Ali H. Demir
30 Mayıs 2006
Eğitim faaliyetini sadece okullarla sınırlandırmak eğitim kavramına yüklenen anlamlara ters düşer. Eğitim denilince her ne kadar ilk akla gelen kavramlardan birisi okul ise de eğitim sadece okulda yapılmaz. Okuldaki eğitim formal eğitim olarak isimlendirilir. ınsan doğduğu andan itibaren eğitim kavramının içeriğinde var olan davranışları göstermeye başlar. Öğrenme, taklit etme, düşünme, gözlem yapma gibi bir çok kavram eğitim faaliyetinin içeriğini oluşturur. Okuldaki eğitim belli bir gelişim döneminden sonra başlar. Okul çağına gelinceye kadar birey yaşadığı çevrenin içinde etkileşimde bulunduğu pek çok değişik kişiden bir çok şey öğrenir. Bir çok temel beceriler kazanır. Okuldaki eğitim formal, çevredeki eğitim informal olarak nitelendirilir. Bu iki farklı ortamda yapılan eğitim arasındaki paralelliğin artması oranında iki eğitim birbirini destekler. Öğrenci okulda öğrendiklerini çevrede kullanırsa öğrenilenler daha kalıcı olur.
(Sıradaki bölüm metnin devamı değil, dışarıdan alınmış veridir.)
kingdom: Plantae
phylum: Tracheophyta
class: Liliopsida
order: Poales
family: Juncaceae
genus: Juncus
Benzer şekilde çevreden aldığı etkilerle okulda aldığı etkiler birbirine benzerse o zaman okuldaki eğitim desteklenmiş olur.
Öğrencilerin okula gelinceye kadar okulda kazandırılacak becerilerin temellerini ailede ve çevrelerinde almaları onların okul başarılarını da olumlu etkiler. Öğrenci doğup büyüdüğü çevrede, aile ortamında eğitimin içeriğinde var olan düşünme, anlama, dili kullanma, gözlem yapma, kalem tutma, yazma gibi temel becerilere ilişkin ilk davranışları kazanırsa bunlara ilişkin okulda alacağı eğitimde zorlanmaz. Bu nedenle aileler ilk çocukluk yıllarından itibaren çocuklarına bu yönde temel davranışları kazandırma yönünde bilinçli davranmaları gerekir. Okuma, yazma, düşünme becerilerine ilişkin faaliyetlerin yapıldığı, bu tür faaliyetlerin gündelik hayatın rutin işleri olarak görüldüğü, kalem, defter, kitap gibi eğitime dair araç gereçlerin elden ele dolaştığı aile ortamlarında doğup büyüyen bir çocukla bu tür faaliyetlerin yapılmadığı, kalem, defter, kitap türünde araç gereçlerin hiç kullanılmadığı veya çok az kullanıldığı aile ortamlarında büyüyüp yetişen çocukların okulda eğitim faaliyetlerindeki başarıları arasında büyük farklar olmaktadır.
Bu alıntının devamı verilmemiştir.